A dystonia leads to abnormal postures or muscle spasms of the head, neck, limbs, or torso.
Acute dystonia occurs in 95% of cases within the first 96 hours after beginning the use of antipsychotics or after significantly increasing the dosage (or after reduction of a drug used to treat the extrapyramidal symptoms).

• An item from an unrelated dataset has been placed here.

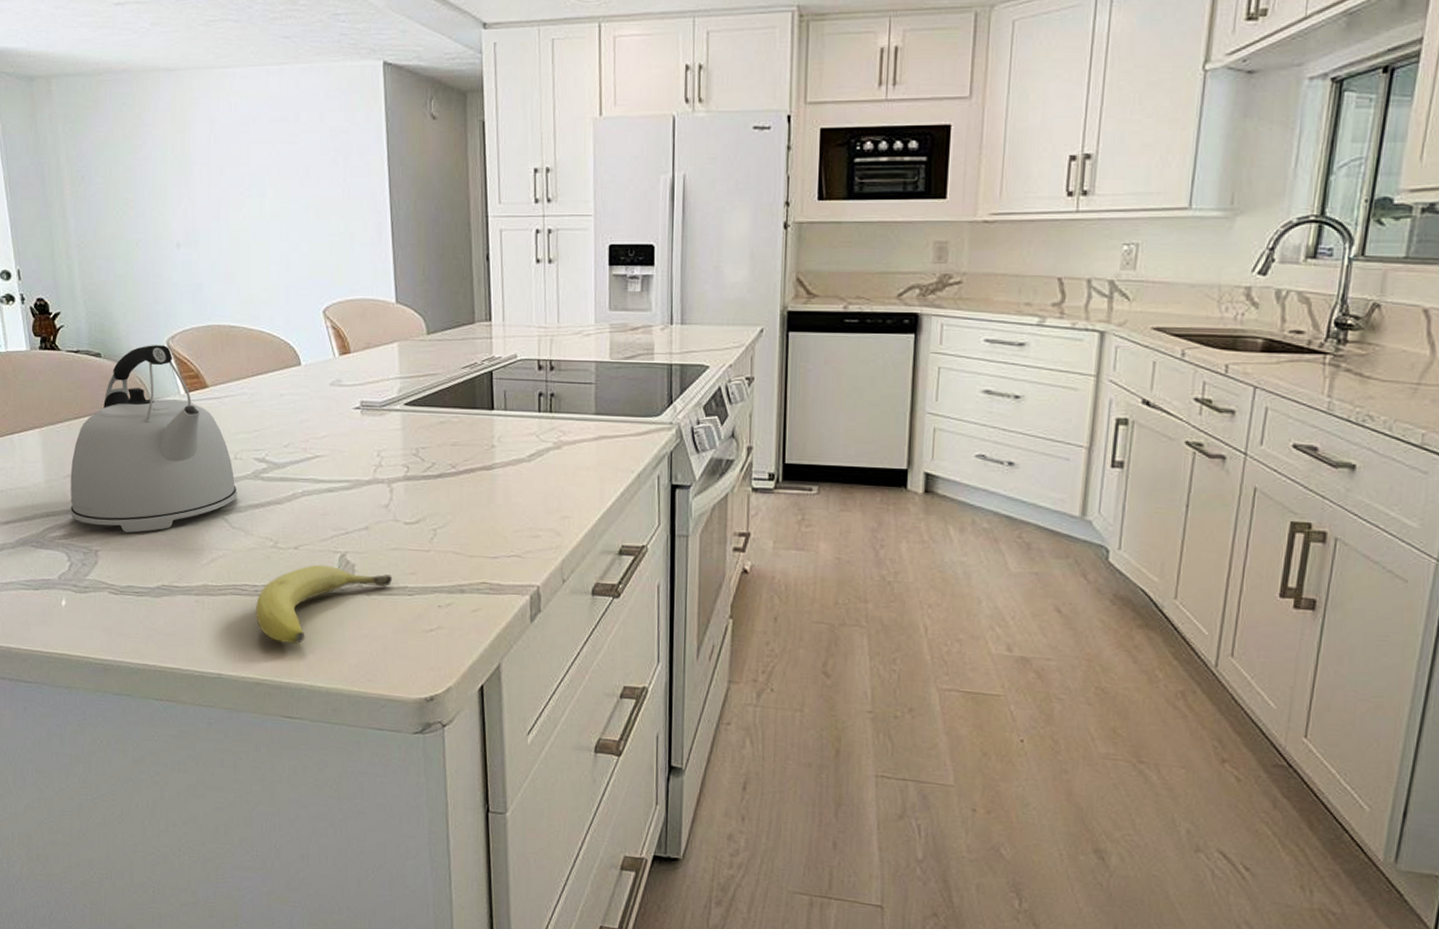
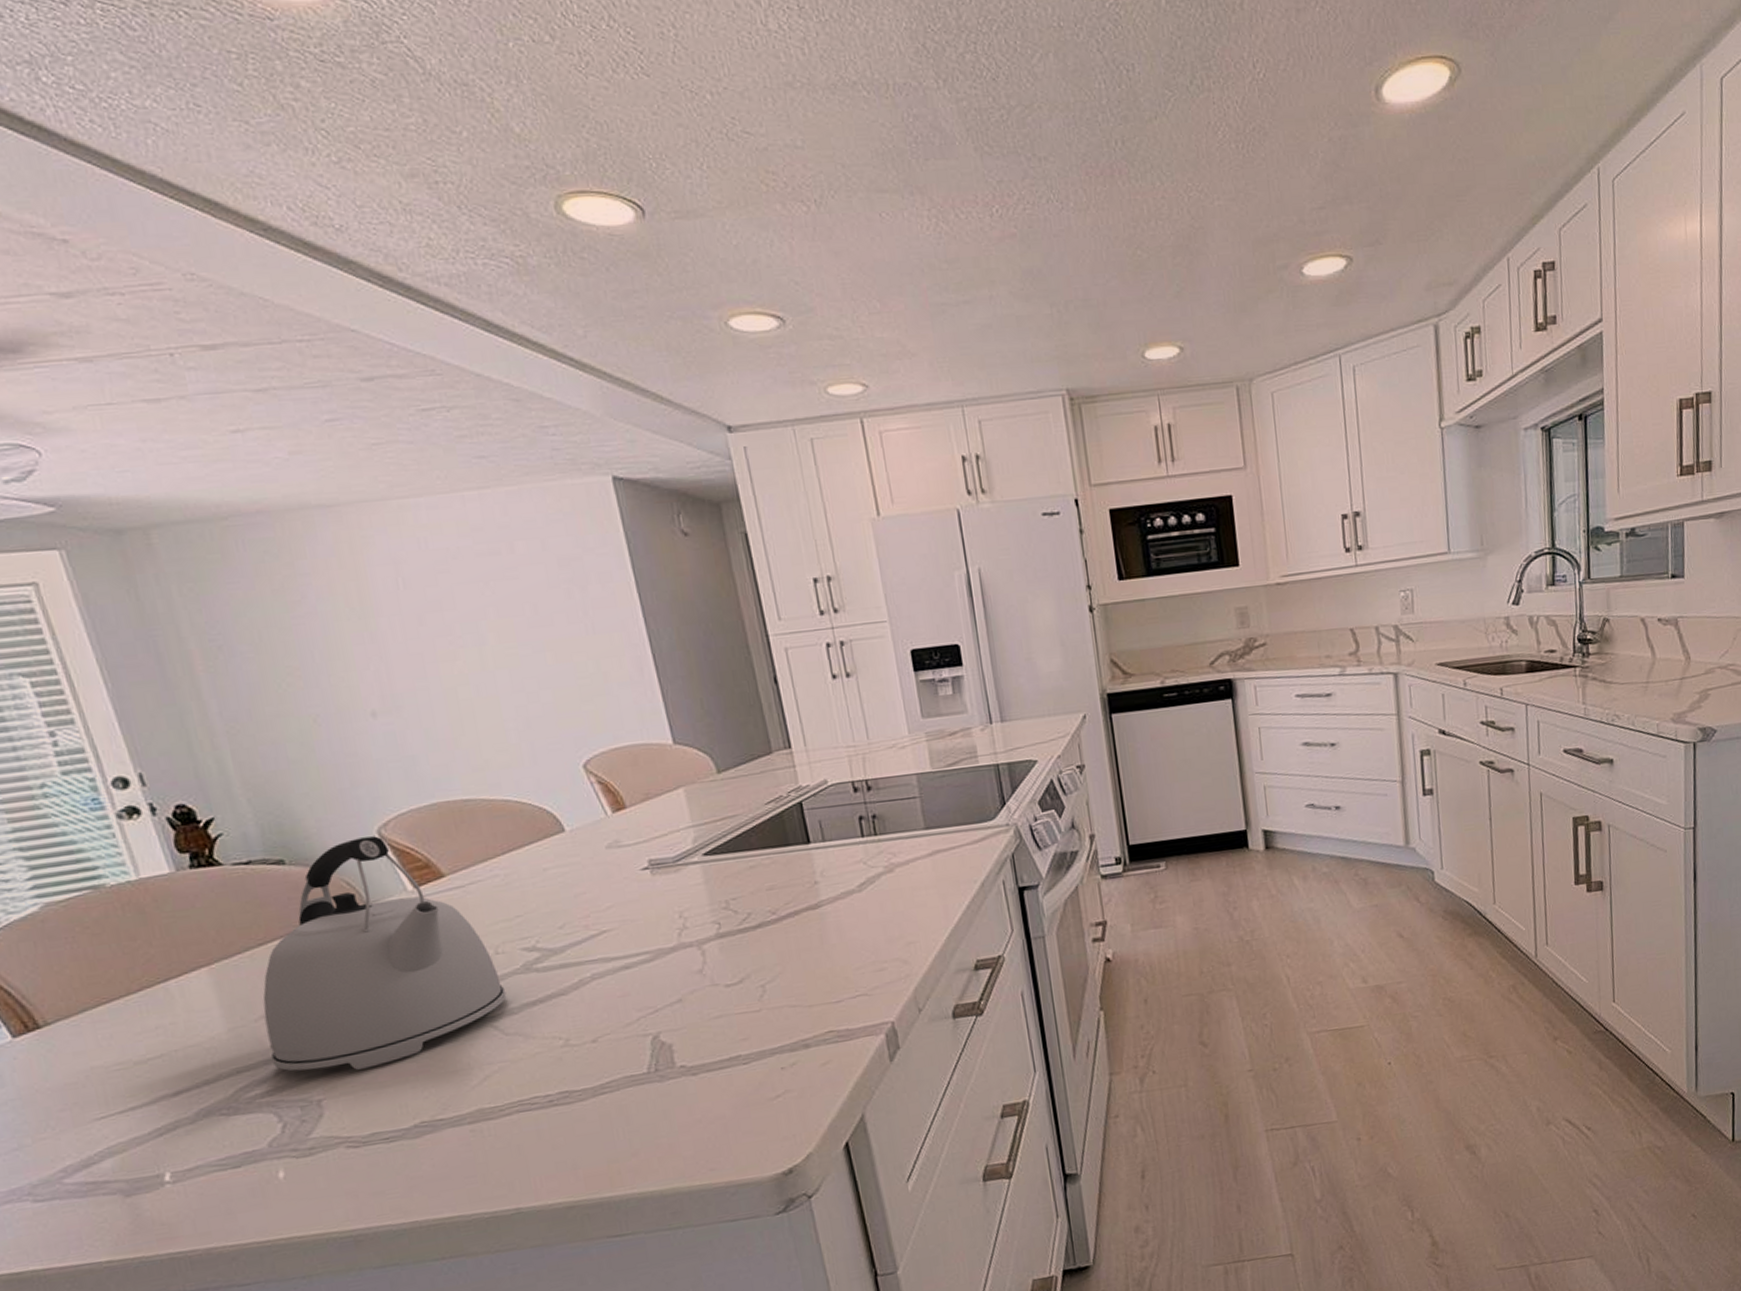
fruit: present [255,564,392,645] -> none [551,1046,721,1154]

Sometimes acute dystonia occurs during treatment with a depot antipsychotic, often within a few days of injection. That is because a new depot temporarily gives a higher blood level of the antipsychotic.
The dystonia can occur in all muscle groups but occurs mainly in the head and neck area. A dystonia of the neck, jaw clamping, mouth opening dystonia, grimacing, eye rolling, pinching of the eyes, swallowing problems and poorly articulated speaking due to a thick or bulging tongue. A tight feeling in the tongue or throat may indicate a mild form of acute dystonia. Sometimes only the hands or just a few fingers are affected. Acute dystonia can spread in which, for example, the jaw, neck, back muscles, and arms and / or legs are also affected. Acute dystonia can vary in severity throughout the day and sometimes be virtually absent for a short time. Acute dystonia often causes fear and / or pain and can cause suspicious reactions such as “I am being controlled” or “the doctor is also complicit.”